ABOUT THIS TASK: From the records below, arrange the lines from the one containing "right ankle: (101, 1457, 9)" through the one containing "right ankle: (701, 1439, 40)", inclusive, as a JSON list of strings with one string per line and blank lines omitted.
[RECORDS TO PROCESS — start]
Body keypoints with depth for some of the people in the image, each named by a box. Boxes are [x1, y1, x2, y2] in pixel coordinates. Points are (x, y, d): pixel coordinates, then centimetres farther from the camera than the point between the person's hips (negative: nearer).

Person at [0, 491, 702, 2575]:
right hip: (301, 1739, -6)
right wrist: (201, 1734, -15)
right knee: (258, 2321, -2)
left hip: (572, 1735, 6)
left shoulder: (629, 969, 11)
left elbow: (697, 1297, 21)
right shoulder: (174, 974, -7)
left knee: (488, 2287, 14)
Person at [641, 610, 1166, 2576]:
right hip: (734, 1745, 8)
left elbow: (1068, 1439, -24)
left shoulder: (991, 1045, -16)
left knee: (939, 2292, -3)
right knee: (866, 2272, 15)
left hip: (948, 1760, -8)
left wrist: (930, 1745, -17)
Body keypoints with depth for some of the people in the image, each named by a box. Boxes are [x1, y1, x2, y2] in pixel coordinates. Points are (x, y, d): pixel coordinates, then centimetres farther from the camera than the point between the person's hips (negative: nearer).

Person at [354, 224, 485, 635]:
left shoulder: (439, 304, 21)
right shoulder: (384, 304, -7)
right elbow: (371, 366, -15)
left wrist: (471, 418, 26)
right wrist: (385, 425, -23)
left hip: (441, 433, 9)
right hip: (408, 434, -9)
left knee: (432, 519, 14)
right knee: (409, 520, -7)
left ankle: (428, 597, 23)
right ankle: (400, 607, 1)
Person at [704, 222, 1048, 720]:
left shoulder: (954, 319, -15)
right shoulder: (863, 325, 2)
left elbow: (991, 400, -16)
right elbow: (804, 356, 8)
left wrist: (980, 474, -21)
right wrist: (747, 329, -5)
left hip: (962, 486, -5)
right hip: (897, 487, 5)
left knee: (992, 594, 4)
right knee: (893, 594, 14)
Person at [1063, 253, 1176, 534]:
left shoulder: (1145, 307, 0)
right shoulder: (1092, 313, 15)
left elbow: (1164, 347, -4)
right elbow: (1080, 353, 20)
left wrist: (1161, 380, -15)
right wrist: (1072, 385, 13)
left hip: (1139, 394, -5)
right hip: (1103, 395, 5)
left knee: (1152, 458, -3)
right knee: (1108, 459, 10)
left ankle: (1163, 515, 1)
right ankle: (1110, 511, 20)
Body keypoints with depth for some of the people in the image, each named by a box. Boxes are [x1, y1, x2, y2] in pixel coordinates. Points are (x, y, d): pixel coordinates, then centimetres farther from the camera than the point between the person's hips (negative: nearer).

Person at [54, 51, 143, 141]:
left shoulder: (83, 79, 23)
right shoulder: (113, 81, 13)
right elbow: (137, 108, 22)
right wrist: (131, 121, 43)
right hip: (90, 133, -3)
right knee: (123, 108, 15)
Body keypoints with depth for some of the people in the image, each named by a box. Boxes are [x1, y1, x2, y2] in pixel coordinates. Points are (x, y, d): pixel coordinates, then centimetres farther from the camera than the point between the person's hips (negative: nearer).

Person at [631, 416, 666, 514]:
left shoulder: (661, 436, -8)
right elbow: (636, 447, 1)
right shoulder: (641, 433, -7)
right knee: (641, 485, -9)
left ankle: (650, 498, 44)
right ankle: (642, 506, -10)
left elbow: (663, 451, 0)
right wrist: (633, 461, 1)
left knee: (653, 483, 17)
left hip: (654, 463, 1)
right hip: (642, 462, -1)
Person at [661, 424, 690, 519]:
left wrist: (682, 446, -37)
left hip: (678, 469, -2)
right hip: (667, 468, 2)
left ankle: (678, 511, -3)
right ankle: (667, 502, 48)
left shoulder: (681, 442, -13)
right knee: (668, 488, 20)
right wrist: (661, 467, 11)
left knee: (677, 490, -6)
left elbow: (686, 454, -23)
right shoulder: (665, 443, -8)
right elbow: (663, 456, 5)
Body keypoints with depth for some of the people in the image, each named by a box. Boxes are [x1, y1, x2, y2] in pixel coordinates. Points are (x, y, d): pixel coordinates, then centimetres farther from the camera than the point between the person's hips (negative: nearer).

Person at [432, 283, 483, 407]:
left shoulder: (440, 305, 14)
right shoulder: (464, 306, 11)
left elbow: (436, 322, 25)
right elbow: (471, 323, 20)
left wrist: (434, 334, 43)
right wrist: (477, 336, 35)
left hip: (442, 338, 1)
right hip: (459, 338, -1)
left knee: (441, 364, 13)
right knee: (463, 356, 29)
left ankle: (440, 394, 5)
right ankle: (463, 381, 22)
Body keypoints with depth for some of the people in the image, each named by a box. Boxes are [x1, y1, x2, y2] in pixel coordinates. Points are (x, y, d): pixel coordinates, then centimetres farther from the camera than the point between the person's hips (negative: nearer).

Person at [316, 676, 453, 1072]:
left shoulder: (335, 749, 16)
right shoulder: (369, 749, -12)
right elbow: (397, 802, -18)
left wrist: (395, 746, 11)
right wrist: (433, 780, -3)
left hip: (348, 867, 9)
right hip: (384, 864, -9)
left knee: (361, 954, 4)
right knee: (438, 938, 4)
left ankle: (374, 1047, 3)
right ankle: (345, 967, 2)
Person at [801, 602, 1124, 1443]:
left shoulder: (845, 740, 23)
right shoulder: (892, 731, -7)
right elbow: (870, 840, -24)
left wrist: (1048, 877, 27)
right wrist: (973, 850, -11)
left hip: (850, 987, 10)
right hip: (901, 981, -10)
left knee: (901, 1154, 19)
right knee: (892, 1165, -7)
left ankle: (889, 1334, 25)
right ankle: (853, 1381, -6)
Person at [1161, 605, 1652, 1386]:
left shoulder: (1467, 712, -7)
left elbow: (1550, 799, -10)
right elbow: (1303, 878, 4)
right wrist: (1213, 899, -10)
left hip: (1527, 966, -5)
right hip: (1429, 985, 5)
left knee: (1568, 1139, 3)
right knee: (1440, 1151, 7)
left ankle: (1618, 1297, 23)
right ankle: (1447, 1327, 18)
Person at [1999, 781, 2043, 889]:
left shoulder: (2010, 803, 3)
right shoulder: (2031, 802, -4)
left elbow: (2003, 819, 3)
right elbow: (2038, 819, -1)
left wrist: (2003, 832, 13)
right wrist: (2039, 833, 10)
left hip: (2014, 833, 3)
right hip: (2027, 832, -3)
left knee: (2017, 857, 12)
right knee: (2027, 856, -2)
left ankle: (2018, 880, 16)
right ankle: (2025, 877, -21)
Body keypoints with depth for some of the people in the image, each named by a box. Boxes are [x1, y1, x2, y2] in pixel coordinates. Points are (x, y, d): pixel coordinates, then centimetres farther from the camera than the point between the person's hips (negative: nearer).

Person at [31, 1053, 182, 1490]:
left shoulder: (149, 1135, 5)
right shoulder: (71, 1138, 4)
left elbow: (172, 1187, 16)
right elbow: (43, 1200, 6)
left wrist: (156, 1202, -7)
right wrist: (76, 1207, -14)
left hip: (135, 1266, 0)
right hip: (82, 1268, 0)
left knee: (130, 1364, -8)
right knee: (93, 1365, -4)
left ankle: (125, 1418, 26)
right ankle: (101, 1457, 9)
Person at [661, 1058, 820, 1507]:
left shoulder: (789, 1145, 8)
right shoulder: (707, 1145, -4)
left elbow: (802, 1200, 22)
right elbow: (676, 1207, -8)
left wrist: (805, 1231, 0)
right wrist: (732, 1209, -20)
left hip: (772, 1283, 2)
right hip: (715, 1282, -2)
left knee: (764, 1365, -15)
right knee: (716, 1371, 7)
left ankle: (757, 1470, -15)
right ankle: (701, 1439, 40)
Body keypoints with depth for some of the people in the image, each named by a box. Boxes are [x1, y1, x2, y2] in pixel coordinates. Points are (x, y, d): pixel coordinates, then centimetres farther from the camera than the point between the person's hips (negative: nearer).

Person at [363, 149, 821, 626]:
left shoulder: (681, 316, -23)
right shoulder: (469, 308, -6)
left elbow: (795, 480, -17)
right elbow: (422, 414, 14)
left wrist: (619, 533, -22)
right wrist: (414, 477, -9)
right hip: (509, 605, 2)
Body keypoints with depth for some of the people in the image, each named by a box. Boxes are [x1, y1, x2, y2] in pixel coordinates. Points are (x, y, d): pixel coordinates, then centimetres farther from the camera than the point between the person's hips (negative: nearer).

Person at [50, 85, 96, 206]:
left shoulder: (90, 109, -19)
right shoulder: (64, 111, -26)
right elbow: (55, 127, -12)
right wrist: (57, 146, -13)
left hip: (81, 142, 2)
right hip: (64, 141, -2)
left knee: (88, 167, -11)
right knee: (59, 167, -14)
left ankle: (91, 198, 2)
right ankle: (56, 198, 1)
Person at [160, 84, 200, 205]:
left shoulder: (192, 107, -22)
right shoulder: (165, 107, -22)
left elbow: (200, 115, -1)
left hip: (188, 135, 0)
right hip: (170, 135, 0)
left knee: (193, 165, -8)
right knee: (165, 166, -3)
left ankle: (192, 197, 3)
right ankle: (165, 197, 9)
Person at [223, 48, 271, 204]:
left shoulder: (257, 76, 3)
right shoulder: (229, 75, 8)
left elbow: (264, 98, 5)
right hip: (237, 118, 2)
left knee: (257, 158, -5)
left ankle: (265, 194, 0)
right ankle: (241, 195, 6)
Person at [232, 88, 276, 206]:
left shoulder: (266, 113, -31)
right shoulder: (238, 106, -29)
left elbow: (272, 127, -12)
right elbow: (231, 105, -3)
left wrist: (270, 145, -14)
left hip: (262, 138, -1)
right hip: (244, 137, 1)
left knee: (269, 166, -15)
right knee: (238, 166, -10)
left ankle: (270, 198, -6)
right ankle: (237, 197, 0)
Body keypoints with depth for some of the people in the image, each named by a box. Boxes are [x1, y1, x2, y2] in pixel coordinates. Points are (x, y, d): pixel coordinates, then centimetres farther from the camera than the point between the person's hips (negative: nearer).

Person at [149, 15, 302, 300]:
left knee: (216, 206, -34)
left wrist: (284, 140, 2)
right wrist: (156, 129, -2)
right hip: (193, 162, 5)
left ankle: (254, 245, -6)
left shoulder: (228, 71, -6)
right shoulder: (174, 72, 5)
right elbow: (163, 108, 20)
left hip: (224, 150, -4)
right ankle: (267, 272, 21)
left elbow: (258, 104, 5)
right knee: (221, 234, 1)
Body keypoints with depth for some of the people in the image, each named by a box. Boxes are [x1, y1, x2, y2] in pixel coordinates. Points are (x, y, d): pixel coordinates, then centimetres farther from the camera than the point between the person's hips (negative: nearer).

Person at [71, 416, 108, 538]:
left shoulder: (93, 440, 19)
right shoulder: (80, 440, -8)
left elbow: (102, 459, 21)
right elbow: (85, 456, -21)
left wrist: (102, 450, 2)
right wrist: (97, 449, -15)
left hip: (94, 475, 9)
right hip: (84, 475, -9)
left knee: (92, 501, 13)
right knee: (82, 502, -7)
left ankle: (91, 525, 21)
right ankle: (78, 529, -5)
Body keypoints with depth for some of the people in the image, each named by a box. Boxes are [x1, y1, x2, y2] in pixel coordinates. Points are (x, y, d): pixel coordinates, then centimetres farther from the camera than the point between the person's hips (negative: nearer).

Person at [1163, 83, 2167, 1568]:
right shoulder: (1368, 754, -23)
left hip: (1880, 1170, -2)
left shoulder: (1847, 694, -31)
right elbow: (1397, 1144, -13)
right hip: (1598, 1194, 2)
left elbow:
[RECORDS TO PROCESS — finish]
RESPONSE TO THIS TASK:
[
  "right ankle: (101, 1457, 9)",
  "Person at [661, 1058, 820, 1507]:",
  "left shoulder: (789, 1145, 8)",
  "right shoulder: (707, 1145, -4)",
  "left elbow: (802, 1200, 22)",
  "right elbow: (676, 1207, -8)",
  "left wrist: (805, 1231, 0)",
  "right wrist: (732, 1209, -20)",
  "left hip: (772, 1283, 2)",
  "right hip: (715, 1282, -2)",
  "left knee: (764, 1365, -15)",
  "right knee: (716, 1371, 7)",
  "left ankle: (757, 1470, -15)",
  "right ankle: (701, 1439, 40)"
]